Still others say it’s not our problem. We’re teachers, not cops. If students don’t want to do the work, that’s their decision. But ChatGPT has made the choice over whether to cheat more fraught. For this generation of students and the ones that will follow, the temptation is greater than ever. Moreover, if using ChatGPT to write essays becomes widespread, those students who elect not to use it, who prefer to do the work themselves, may suffer a penalty for doing so. We are on the verge of a global academic collective-action problem.
As for professors, we shouldn’t let our fear of being cops prevent us from being good teachers. The issue is not punishment but pedagogy. Unlike policing, teaching is a two-way street. To throw myself into my students’ work, I need to know that they’re willing to do the work. But neither of us can know that, for certain, until we’re doing the work, together. Simply leaving it up to students to decide whether they’re going to do the work, without further comment or intervention or negative sanction from me, is a failure of pedagogy. Classroom liberationists may style their laissez-faire policy as an embrace of student autonomy. To me, it looks like a refusal to see students as they are, as we all are: fallible people capable of growing, reflecting, and remaking themselves.
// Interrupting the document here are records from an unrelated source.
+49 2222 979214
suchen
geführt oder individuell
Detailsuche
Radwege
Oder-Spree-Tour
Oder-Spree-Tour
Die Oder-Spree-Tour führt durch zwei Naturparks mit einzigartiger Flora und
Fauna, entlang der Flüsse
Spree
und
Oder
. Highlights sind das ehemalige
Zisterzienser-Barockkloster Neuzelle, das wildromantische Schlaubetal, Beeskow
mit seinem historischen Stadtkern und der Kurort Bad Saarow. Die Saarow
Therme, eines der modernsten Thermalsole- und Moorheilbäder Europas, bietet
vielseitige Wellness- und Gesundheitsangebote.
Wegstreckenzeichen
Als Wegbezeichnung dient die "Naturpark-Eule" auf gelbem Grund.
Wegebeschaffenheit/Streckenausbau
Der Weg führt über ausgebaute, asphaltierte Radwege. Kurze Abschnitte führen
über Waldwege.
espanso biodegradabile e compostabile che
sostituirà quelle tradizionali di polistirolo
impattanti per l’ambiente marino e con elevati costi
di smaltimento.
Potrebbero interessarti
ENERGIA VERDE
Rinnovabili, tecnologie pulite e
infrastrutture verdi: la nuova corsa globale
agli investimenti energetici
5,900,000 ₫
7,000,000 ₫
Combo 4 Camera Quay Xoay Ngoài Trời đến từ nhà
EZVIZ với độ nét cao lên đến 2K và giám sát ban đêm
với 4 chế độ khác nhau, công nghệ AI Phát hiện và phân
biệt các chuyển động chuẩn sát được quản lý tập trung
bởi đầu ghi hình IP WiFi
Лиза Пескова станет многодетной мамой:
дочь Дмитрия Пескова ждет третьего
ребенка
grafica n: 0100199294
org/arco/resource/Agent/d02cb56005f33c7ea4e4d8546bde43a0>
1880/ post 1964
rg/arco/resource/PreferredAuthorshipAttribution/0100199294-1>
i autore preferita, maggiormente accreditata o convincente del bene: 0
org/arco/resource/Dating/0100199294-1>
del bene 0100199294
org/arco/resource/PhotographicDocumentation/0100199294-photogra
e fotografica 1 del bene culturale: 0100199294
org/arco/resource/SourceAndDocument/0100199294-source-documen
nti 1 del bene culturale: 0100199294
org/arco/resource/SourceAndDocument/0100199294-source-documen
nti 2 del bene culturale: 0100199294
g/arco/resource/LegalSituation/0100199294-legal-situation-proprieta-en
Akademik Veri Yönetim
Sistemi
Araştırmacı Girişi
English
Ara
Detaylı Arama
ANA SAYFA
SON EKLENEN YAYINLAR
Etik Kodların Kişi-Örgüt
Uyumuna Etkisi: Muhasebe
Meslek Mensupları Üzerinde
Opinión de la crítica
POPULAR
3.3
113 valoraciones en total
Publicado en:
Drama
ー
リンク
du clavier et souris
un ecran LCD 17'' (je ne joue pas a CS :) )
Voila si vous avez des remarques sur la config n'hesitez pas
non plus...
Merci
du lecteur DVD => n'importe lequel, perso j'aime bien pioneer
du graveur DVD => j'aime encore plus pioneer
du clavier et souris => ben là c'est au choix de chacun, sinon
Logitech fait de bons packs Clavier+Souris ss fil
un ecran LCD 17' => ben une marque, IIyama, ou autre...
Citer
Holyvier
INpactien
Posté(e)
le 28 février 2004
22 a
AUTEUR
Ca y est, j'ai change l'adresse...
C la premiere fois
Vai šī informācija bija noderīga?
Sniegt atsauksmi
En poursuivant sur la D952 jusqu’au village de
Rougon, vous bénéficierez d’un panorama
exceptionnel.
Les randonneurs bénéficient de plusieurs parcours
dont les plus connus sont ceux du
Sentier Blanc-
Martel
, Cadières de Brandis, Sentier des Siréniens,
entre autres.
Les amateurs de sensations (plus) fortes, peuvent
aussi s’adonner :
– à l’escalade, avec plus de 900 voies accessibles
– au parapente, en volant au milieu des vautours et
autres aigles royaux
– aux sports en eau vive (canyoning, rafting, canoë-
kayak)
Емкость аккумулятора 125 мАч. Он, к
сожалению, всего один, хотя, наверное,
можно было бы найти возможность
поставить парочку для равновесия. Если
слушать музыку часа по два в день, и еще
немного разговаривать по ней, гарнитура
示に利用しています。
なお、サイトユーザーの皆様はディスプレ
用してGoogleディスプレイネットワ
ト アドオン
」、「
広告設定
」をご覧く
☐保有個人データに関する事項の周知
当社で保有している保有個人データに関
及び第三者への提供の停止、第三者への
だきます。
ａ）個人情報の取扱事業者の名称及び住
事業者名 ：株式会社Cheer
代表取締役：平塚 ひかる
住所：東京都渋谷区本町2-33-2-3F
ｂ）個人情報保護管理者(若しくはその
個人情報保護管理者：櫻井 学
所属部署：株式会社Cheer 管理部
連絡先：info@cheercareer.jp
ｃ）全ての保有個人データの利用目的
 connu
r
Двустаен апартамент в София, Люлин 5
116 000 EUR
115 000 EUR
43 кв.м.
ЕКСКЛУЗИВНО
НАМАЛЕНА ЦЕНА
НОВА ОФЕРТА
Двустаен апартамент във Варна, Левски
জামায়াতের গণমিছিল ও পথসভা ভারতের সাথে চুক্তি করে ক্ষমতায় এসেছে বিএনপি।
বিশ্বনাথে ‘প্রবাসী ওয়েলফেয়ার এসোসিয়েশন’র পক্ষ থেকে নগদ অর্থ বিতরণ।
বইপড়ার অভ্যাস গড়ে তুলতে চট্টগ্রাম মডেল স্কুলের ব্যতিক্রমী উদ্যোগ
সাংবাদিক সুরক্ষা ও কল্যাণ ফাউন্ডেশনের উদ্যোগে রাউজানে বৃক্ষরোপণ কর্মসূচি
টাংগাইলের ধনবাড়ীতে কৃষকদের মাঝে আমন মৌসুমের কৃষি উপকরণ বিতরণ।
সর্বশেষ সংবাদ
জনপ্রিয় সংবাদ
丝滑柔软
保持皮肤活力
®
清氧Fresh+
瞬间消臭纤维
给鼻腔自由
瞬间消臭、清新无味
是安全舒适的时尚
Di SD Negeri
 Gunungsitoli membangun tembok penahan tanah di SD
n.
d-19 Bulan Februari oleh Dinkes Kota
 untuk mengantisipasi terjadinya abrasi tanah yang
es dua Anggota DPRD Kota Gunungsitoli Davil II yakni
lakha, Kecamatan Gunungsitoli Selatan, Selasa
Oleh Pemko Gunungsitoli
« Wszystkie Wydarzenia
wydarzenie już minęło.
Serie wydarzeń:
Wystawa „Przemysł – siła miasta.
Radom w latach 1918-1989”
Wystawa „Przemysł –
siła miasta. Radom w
I dread this decision. It decreases the amount of class time spent discussing the texts we’re reading, of which there is already never enough. It eliminates the elements of process and revision that are so important to writing. I hope to re-incorporate those elements, but I’m not yet confident or clear about how.
The truth is, I don’t know what is to be done. Some days, I feel like giving up. But as that’s not an option I leave for my students, it’s not an option I can take for myself.
So we’ll approach this situation the way we approach our writing: as a challenge, an experiment, a draft, knowing that we can, and must, eventually revise.